A long corridor stretched out in front of him. The ceiling was arched and tiled, walls broken and plaster falling off the walls. Paint was peeling away from the architraves and the smell of damp was overpowering. It was still cold in here. As though they weren’t even inside. An old cabinet was upturned in the middle and papers scattered across the floor in among the rubble. There were various rooms along the corridor, each with the doors open. He glanced in as he passed. Each one seemed worse than the last. The empty beds and old clothes hung up had just been left there as if waiting for the occupants to return. At the bottom of the corridor, where it started to fade into darkness, was one room facing him. The door was black.
As he walked towards the door he wondered if Jacob Clarke’s mother had walked these corridors.
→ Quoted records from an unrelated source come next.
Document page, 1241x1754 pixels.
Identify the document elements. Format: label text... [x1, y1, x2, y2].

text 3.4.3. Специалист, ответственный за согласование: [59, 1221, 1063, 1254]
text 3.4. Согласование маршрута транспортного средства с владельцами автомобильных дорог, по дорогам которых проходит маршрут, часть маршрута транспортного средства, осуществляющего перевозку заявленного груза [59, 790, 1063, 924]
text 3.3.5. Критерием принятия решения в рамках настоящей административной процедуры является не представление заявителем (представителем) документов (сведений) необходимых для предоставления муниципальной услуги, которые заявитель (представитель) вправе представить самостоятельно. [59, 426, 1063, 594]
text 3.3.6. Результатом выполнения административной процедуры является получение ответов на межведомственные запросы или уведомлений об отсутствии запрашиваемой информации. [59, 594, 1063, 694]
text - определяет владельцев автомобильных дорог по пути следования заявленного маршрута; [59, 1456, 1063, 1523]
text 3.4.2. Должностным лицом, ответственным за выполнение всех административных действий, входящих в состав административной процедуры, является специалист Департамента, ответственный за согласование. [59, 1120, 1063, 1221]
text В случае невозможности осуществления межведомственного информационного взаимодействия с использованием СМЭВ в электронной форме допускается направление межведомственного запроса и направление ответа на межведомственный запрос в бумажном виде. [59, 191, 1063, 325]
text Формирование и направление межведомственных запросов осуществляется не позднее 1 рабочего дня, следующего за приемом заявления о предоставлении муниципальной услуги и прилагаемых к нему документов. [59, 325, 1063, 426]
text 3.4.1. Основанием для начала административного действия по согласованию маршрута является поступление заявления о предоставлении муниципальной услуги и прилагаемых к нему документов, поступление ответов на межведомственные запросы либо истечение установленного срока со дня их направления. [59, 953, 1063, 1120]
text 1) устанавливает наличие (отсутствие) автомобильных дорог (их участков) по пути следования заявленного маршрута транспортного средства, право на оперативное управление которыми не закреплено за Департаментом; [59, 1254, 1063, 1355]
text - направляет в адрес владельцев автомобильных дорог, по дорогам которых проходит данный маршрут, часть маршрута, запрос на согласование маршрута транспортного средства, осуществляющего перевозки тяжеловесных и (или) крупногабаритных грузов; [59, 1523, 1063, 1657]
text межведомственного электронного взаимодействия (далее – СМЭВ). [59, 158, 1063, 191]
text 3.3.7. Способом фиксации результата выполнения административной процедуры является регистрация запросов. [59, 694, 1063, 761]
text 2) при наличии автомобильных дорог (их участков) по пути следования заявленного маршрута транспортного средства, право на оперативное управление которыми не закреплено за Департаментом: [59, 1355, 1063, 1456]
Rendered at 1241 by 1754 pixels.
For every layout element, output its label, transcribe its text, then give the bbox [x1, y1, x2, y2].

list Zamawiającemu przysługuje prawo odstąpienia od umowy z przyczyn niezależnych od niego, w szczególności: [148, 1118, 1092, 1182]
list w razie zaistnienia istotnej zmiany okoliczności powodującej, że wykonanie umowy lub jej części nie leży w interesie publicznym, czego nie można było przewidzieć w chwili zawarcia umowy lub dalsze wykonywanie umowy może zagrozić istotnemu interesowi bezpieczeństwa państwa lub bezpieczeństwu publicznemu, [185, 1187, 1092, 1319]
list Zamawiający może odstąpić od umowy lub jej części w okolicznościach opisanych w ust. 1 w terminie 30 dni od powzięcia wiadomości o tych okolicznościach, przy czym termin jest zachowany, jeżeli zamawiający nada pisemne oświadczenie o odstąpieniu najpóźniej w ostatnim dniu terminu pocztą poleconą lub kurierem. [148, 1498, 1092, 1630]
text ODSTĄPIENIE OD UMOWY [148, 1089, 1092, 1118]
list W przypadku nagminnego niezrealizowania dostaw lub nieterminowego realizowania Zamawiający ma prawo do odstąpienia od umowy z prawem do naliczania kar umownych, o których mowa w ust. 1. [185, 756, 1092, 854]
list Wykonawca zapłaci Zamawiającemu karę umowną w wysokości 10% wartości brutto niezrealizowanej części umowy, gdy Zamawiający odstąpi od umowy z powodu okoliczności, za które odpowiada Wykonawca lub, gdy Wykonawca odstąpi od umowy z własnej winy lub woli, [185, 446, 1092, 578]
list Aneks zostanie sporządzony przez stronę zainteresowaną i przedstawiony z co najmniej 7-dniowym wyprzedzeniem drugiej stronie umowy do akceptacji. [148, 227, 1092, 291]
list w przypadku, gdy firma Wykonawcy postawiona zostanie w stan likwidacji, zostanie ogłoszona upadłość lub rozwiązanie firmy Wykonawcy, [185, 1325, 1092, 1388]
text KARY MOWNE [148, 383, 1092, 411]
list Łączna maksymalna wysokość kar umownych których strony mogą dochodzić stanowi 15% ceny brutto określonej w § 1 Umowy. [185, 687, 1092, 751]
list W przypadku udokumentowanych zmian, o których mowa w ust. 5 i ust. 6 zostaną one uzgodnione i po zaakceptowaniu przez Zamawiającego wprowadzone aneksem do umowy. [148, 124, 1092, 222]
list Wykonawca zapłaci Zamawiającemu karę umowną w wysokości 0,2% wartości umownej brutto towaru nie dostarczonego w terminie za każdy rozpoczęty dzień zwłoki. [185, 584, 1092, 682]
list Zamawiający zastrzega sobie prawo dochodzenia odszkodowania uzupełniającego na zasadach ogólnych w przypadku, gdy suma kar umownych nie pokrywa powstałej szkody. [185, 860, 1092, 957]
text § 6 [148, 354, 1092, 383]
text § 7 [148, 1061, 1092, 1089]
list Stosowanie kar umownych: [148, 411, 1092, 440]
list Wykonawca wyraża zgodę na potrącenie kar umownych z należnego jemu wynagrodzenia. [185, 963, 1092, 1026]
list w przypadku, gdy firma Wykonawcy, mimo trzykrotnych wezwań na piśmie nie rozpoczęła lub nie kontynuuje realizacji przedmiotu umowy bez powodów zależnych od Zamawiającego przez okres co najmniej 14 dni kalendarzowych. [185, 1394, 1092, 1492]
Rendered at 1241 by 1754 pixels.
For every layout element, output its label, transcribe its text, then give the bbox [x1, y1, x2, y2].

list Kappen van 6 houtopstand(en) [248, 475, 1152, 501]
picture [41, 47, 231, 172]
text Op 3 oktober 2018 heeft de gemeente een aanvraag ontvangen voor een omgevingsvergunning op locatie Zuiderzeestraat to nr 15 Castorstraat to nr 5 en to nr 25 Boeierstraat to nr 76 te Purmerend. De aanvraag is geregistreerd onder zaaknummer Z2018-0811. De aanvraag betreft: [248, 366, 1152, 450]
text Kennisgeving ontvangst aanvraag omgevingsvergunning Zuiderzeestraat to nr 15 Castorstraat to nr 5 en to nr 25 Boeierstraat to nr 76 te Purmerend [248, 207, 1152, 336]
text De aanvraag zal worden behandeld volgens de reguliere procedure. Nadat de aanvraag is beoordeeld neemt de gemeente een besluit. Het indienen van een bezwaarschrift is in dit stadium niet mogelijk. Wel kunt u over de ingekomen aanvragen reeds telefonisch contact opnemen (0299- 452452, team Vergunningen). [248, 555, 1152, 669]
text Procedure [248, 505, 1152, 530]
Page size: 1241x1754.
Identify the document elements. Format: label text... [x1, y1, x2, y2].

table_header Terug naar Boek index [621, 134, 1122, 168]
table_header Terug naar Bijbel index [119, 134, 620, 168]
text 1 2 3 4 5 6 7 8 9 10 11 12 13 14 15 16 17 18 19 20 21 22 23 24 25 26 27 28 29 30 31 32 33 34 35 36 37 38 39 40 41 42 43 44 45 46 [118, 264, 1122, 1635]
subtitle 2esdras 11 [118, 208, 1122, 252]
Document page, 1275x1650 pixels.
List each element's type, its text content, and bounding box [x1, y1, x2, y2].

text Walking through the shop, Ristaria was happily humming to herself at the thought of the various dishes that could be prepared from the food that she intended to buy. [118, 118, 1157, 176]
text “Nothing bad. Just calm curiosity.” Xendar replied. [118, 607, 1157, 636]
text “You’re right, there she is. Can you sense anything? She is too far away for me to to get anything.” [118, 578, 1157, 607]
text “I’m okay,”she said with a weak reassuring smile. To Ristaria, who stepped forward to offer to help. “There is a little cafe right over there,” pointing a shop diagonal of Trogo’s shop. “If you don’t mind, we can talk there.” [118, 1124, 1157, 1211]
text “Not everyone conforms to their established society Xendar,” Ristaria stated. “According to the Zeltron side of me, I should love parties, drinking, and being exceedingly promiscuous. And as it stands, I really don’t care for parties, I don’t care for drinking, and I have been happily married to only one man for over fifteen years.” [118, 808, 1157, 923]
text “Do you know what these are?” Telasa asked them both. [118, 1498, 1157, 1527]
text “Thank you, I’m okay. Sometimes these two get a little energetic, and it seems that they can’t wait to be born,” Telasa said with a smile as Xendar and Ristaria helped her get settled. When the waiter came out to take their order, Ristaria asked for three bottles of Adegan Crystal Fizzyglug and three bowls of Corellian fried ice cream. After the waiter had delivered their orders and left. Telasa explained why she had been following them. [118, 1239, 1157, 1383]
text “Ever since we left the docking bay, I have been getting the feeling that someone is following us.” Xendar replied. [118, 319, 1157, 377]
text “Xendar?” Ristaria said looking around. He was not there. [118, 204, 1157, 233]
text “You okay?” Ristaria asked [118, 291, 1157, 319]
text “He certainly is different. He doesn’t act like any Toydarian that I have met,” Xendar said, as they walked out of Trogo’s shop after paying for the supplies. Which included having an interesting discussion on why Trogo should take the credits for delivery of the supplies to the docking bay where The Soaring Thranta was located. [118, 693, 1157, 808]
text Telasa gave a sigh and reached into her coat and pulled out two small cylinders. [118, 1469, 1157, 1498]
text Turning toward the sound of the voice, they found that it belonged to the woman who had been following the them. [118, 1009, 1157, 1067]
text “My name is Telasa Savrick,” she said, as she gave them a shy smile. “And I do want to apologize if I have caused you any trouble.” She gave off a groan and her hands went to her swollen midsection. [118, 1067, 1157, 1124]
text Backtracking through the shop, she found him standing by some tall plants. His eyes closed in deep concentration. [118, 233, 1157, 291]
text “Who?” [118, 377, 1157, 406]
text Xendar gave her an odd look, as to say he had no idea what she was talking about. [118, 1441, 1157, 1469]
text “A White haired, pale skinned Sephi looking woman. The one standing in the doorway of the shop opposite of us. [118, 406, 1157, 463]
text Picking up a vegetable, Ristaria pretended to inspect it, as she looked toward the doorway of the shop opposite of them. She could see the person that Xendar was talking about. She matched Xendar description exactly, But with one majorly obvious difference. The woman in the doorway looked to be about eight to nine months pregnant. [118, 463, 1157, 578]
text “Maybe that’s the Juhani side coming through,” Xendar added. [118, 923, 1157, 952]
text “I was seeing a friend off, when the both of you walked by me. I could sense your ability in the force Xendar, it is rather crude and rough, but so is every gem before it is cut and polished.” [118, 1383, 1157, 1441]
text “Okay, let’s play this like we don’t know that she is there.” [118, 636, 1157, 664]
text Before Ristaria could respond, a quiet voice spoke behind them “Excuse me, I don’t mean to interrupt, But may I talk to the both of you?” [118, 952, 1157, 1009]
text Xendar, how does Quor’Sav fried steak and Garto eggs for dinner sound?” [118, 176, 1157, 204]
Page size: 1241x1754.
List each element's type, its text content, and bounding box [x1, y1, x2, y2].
He could almost see her gown in the torn curtains that hung from the window and her face in the swirls of dirt in the broken walls.
Mr Anderson looked down at the rusting old metal wheelchair at the side of the room and the heap of old blankets left to rot on a curled-up mattress. This place must have housed more women that he could imagine. He could almost hear the screams through the walls.
‘Hello?’ he shouted, but there was nothing, no sound, but silence.
He wished he’d gotten here sooner, but whatever was behind that door, he wasn’t sure if he wanted to go in. With every step, he could feel the past aching to be heard. The doors on this corridor were all heavy oak. It must have been the staff offices. He hoped he didn’t have to go further. The thought of what was above made him feel cold.